Extracted text:
____________________

This study used data from the 2003 US National Survey of Children's Health (NSCH) [47]. The NSCH is a telephone survey that was conducted by the US National Center for Health Statistics between January 2003 and July 2004. Using random-digit dialling, a random sample of households with children under 18 years of age was selected from all 50 states including the District of Columbia in the United States [48]. From each household, one child was then randomly selected to be part of the survey. The parent or guardian who knew the most about the child's health and health care provided responses. The response rate for the NSCH was 55.3% and contains data for 102,353 children.

For our analysis on asthma and the three kinds of allergic outcomes, the full sample of 102,353 children was used. For our analysis on migraines/headaches and ear infections, the sample was restricted to children between the age of 3 and 17 years because these outcomes were not assessed in the survey for children younger than 3 year of age. Those between 3 and 17 years consisted of 85,389 children. Missing values on health outcomes and the various independent variables further restricted the sample used for analyses (this is further documented later in the paper). The results presented below were all weighted to provide nationally representative estimates [48].

Dependent variables: child health outcomes

The dependent variables in this study were the following child health outcomes: presence of asthma, headaches/migraine, ear infections, respiratory allergy, food/digestive allergy, or skin allergy. These six outcomes were treated as dichotomous variables, coded as '1' if the condition was present or '0' if absent. The presence of asthma was based on a question asking the respondent if his or her child currently has asthma. The presence of migraines or severe headaches was based on a question asking the respondent if a health care professional had told the respondent in the past 12 months that his or her child had frequent or severe headaches, including migraines (only asked of children age 3 and above). The presence of ear infections was based on a question asking the respondent if a health care professional had told the respondent in the past 12 months that his or her child had three or more ear infections (only asked of children age 3 and above). The presence of respiratory, food/digestive, and skin allergies were based on questions asking the respondent if a health care professional had told the respondent in the past 12 months that his or her child had respectively: hay fever or any kind of respiratory allergy; any kind of food or digestive allergy; and eczema or any kind of skin allergy.

____________________

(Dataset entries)
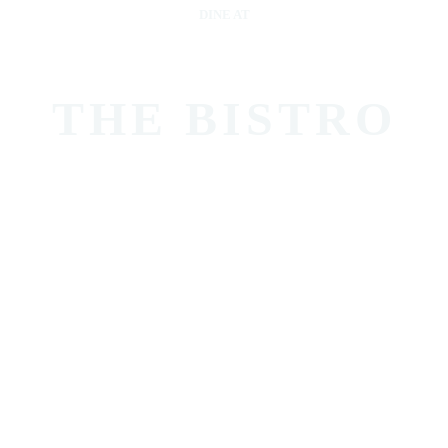
DINE AT
THE BISTRO
 aim is to provide you with an enjoyable, casual dining experience that 
emporary pub favourites, we are sure there will be something to suit an
an intimate dinner for two! A very comfortable and modern atmosphere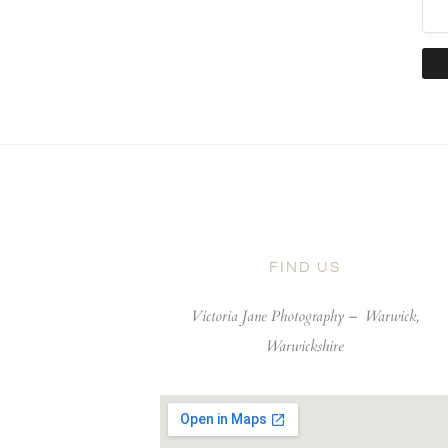
FIND US
Victoria Jane Photography –
Warwick,
Warwickshire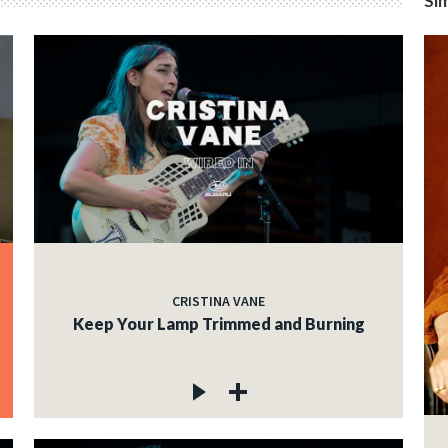
Sim
CRISTINA VANE
Keep Your Lamp Trimmed and Burning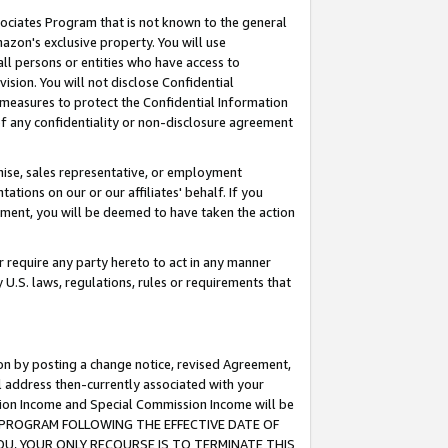
ssociates Program that is not known to the general
azon's exclusive property. You will use
ll persons or entities who have access to
ision. You will not disclose Confidential
e measures to protect the Confidential Information
s of any confidentiality or non-disclosure agreement
chise, sales representative, or employment
ations on our or our affiliates' behalf. If you
reement, you will be deemed to have taken the action
or require any party hereto to act in any manner
y U.S. laws, regulations, rules or requirements that
ion by posting a change notice, revised Agreement,
l address then-currently associated with your
ssion Income and Special Commission Income will be
TES PROGRAM FOLLOWING THE EFFECTIVE DATE OF
OU, YOUR ONLY RECOURSE IS TO TERMINATE THIS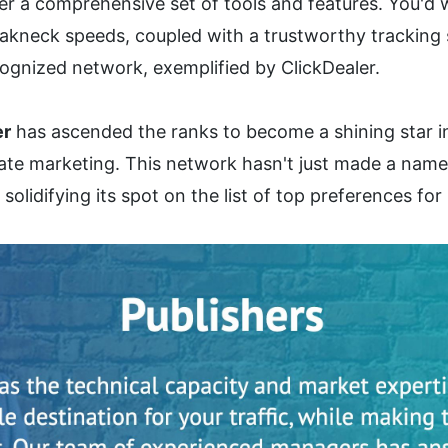
r a comprehensive set of tools and features. You'd wa
kneck speeds, coupled with a trustworthy tracking s
cognized network, exemplified by ClickDealer.
er
 has ascended the ranks to become a shining star 
liate marketing. This network hasn't just made a name fo
idifying its spot on the list of top preferences for p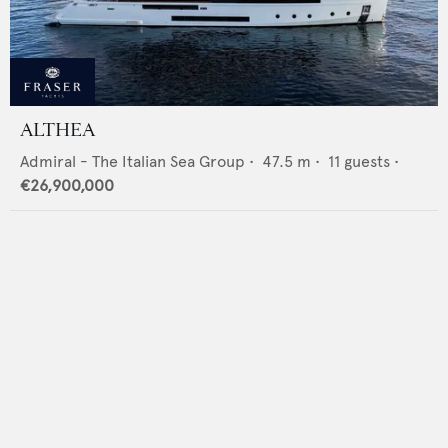
ALTHEA
Admiral - The Italian Sea Group
•
47.5
m •
11
guests •
€26,900,000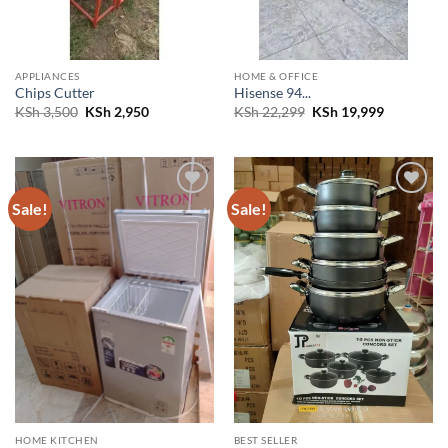
APPLIANCES
HOME & OFFICE
Chips Cutter
Hisense 94...
Original
Current
Original
Current
KSh
3,500
KSh
2,950
KSh
22,299
KSh
19,999
price
price
price
price
was:
is:
was:
is:
KSh 3,500.
KSh 2,950.
KSh 22,299.
KSh 19,99
Sale!
Sale!
Add to
Add to
wishlist
wishlist
HOME KITCHEN
BEST SELLER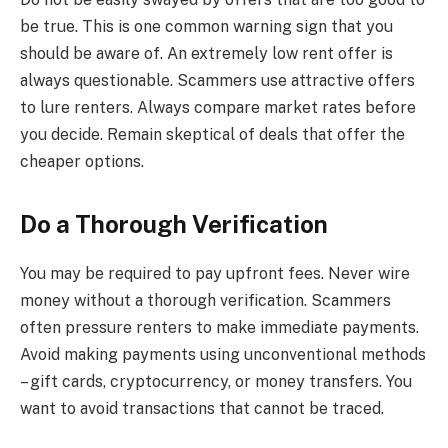
be true. This is one common warning sign that you
should be aware of. An extremely low rent offer is
always questionable. Scammers use attractive offers
to lure renters. Always compare market rates before
you decide. Remain skeptical of deals that offer the
cheaper options.
Do a Thorough Verification
You may be required to pay upfront fees. Never wire
money without a thorough verification. Scammers
often pressure renters to make immediate payments.
Avoid making payments using unconventional methods
– gift cards, cryptocurrency, or money transfers. You
want to avoid transactions that cannot be traced.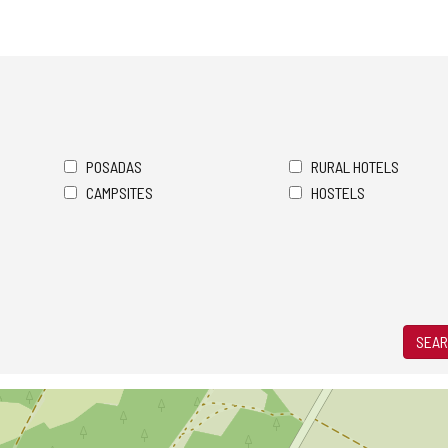
POSADAS
RURAL HOTELS
CAMPSITES
HOSTELS
SEAR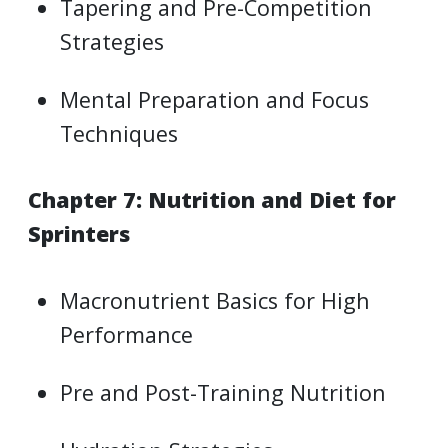
Tapering and Pre-Competition
Strategies
Mental Preparation and Focus
Techniques
Chapter 7: Nutrition and Diet for
Sprinters
Macronutrient Basics for High
Performance
Pre and Post-Training Nutrition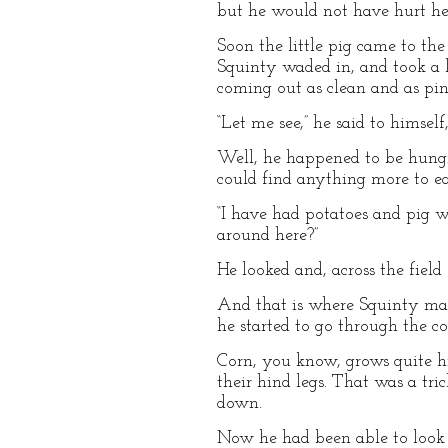
but he would not have hurt he
Soon the little pig came to the
Squinty waded in, and took a l
coming out as clean and as pink
“Let me see,” he said to himsel
Well, he happened to be hungr
could find anything more to ea
“I have had potatoes and pig w
around here?”
He looked and, across the fiel
And that is where Squinty ma
he started to go through the cor
Corn, you know, grows quite hig
their hind legs. That was a tr
down.
Now he had been able to look o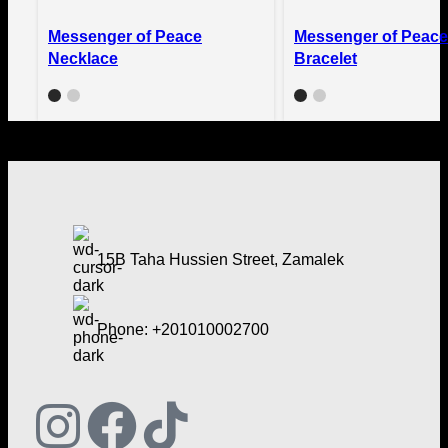
Quick view
Quick view
Messenger of Peace
Messenger of Peace
Compare
Compare
Necklace
Bracelet
Add to wishlist
Add to wishlist
15B Taha Hussien Street, Zamalek
Phone: +201010002700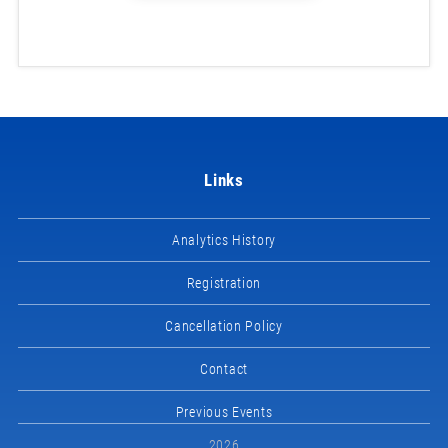
Links
Analytics History
Registration
Cancellation Policy
Contact
Previous Events
2026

____________________

Work task A:
Answer these questions from the passage on the 2003 child health survey:
(i) What was the response rate for the NSCH?
(ii) How many children were between 3 and 17 years of age?
(iii) How were the six health outcomes coded?
Work task B:
Say whether each statement agrees with the passage on the 2003 child health survey, and quote the words that decide it:
(i) The NSCH was conducted between January 2003 and July 2004.
(ii) The question about ear infections was asked about children of all ages.
(iii) The parent who answered for each child was chosen at random.
Work task C: Carry on the passage on the 2003 child health survey from its last sentence.

Response A:
(i) 55.3%
(ii) 85,389 children
(iii) As dichotomous variables: '1' if the condition was present and '0' if it was absent.

Response B:
(i) Yes: "conducted by the US National Center for Health Statistics between January 2003 and July 2004"
(ii) No: "(only asked of children age 3 and above)"
(iii) No: "The parent or guardian who knew the most about the child's health and health care provided responses."

Response C:
Independent variables

Income

Household income was assessed based on its relation to the US Federal Poverty Level (FPL). The following five categories were considered: having a household income 0–99% of the FPL, 100–199%, 200–299%, 300–399%, and greater than or equal to 400% (reference category).

Education and employment status

Education was based on the highest level of education attained by anyone in the household. For our analyses, education was dichotomized as follows: anyone in the household having greater than a high school education vs. having only a high school education or less (reference category). Employment status was based on whether or not there was someone in the household who was employed in the past 50 out of 52 weeks. This 'household' employment status was dichotomized as either having someone employed in the past 50 out of 52 weeks (reference category) or not. While the education and employment variables used in this study are not ideal, they were the only measures available in the dataset.

Mediating variables

General, self-reported parent mental health, either the father or mother, was based on the following three categories: excellent mental health (reference category), very good or good, and fair or poor. Family structure was based on six categories: two-parent biological family (reference category), two-parent stepfamily, single mother only, single father only, and other. The number of children in the household was treated as a continuous variable.

Control variables

Variables that were controlled for in the analyses included: the child's sex coded as male vs. female (reference category); the age of the child treated as a continuous variable; the race of the child, either Caucasian (reference category), Hispanic, African America, and other; the presence of a household smoker or absence (reference category); if a child was covered by any health insurance (e.g., HMOs, Medicaid, S-CHIP) or not (reference category); whether a family had a personal doctor or nurse or not (reference category); and the region of residence. Having a personal doctor or nurse was based on whether the family had a health professional who knew the child well and was familiar with the child's health history. This health professional could be a general physician, a paediatrician, a specialist, a nurse, or a physician assistant. Region of residence was based on eight regions defined by the US Bureau of Economic Analysis: New England, Mideast, Great Lakes, Plains, Southeast, Southwest, Rocky Mountain, Far West [49]. These regions have been grouped in terms of demographic, social, cultural, and economic characteristics such as labour force composition. The region of New England served as the reference category.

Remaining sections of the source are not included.